"Oh, you are there, Kelsey," he said, suavely. "We'll have a light. It's so confoundedly dark that I can hardly see you."
He rang a bell and a lamp was brought, which he took from the hands of the servant and set down on the corner of his writing-table between us.
"How long have you been here?" he asked, and--I can't account for it--he stood facing me in his dinner-jacket, with his usual pleasant, friendly smile; but I suddenly became quite sure that he was dangerous. Yes, that's the word--dangerous.
"Just a minute or so," I answered, as indifferently as I could, and then, with a strangely swift movement, he crossed the room again to the fireplace and rang the bell. "Will you tell Miss Violet that Dr. Kelsey is here?" he said to the parlourmaid, as soon as she appeared. "You will find her in the next room."
He came softly back and seated himself at the writing-table.
"And why do you want to see me?" he asked, in a queer voice.
I spoke about the memorial, and he answered at random. He was listening, but he was not listening to me. In a sort of abstraction he drew open a drawer in his writing-table on a level with his hand, and every now and then he shut it, and every now and then he drew it open again.

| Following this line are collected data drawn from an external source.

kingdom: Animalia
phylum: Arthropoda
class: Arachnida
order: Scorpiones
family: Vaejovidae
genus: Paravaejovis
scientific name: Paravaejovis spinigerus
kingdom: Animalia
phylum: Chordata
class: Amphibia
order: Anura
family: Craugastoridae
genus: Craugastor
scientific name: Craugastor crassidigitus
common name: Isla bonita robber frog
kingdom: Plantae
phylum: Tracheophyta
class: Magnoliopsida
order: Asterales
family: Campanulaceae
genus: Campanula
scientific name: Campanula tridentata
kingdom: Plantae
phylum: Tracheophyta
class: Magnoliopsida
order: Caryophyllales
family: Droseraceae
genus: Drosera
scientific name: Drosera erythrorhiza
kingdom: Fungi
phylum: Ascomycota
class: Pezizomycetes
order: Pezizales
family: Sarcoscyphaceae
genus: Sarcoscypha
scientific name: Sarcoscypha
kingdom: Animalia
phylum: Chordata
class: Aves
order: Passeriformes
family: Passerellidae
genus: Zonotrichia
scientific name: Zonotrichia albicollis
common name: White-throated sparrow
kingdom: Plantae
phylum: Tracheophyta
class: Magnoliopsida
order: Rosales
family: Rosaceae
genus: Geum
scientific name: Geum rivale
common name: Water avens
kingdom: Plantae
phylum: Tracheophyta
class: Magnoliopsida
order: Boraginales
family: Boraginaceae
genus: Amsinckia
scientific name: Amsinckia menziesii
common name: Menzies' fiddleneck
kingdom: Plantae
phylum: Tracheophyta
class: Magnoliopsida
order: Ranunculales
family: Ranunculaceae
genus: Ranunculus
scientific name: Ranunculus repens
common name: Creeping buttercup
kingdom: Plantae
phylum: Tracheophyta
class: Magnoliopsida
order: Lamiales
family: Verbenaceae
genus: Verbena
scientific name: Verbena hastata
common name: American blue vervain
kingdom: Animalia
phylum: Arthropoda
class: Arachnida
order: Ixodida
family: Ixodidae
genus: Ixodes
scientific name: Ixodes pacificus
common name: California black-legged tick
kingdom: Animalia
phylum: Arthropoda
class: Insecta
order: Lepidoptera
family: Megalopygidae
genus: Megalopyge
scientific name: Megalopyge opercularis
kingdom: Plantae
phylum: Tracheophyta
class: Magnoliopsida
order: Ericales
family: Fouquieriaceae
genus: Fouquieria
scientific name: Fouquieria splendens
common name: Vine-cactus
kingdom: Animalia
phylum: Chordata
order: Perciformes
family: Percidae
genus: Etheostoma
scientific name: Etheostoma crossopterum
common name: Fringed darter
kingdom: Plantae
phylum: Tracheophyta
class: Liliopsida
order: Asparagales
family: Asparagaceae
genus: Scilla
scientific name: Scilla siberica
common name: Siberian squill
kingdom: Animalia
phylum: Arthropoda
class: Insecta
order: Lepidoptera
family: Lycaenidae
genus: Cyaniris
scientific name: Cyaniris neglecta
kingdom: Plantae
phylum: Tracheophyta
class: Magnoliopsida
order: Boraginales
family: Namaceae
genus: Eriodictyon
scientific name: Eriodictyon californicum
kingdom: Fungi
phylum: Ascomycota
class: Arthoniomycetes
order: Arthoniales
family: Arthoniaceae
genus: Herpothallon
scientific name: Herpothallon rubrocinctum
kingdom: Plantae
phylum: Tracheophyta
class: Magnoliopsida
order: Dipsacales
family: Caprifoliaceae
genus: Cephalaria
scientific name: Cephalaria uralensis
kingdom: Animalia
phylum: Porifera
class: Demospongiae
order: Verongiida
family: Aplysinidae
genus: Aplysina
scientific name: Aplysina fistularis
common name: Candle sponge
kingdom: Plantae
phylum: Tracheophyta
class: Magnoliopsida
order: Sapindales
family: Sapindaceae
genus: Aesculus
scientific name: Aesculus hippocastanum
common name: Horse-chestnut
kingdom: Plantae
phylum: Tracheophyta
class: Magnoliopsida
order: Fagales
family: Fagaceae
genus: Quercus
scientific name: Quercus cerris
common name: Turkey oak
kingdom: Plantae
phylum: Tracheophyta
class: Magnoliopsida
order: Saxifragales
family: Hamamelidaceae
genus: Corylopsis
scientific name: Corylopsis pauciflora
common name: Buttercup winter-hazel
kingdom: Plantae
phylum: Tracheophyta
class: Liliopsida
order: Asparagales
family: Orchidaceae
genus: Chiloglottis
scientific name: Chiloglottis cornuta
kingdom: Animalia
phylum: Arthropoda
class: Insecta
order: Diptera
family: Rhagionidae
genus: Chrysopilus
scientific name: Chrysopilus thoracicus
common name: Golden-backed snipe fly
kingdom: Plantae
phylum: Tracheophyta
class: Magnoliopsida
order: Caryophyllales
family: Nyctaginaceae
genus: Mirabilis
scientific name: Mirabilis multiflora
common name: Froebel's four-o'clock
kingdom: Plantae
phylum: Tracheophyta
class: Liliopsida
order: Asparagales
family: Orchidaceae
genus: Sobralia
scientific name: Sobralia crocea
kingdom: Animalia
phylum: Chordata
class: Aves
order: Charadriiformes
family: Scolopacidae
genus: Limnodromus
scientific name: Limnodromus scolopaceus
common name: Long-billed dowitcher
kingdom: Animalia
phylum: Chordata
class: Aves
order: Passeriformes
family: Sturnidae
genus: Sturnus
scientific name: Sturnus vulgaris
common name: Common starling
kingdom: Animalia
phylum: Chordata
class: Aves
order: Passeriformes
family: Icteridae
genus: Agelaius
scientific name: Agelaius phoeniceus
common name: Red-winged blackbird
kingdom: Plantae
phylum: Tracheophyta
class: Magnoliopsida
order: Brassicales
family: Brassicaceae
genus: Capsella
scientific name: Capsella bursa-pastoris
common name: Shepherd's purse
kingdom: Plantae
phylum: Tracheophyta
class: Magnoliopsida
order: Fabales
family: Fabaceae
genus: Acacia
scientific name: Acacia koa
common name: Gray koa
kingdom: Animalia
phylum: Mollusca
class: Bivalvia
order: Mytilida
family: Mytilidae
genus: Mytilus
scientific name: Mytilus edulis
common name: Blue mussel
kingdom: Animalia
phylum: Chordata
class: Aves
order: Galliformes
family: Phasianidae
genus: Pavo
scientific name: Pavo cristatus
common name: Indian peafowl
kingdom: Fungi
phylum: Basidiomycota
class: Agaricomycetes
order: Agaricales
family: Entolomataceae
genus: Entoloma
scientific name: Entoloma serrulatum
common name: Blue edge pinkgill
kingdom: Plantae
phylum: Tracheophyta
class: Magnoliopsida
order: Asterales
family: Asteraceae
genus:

I cannot hope to make you realise the uncanny feeling of discomfort which crept over me. Most of us at this table, I imagine, have some knowledge of photography and its processes. We have placed a gaslight paper in the developing-dish, and seen the face of our portrait flash out in a second on the white surface. I can never get accustomed to it. I can never quite look upon it as not a miracle. Well, just that miracle seemed to me to be happening now. Bradley Rymer suddenly became visible to me, a rogue, a murderous rogue, and I watched with an increasing fear that drawer in his table. I waited for his hand to slip into it.
But while I waited the door of the next room was opened, and Rymer and I both ceased to talk. We pretended no more. We listened, and, although we heard voices, we could not distinguish words. Both Violet and the servant were speaking in their ordinary tones, and Rymer and I were now on the far side of the room. An expression of immense relief shone upon Bradley Rymer's face for a moment, and he rose up with the smile and the friendliness I knew.
"Will you stay to dinner?" he asked. "Do!" But I dared not. I should have betrayed the trouble I was in. I made a lame excuse and left the house.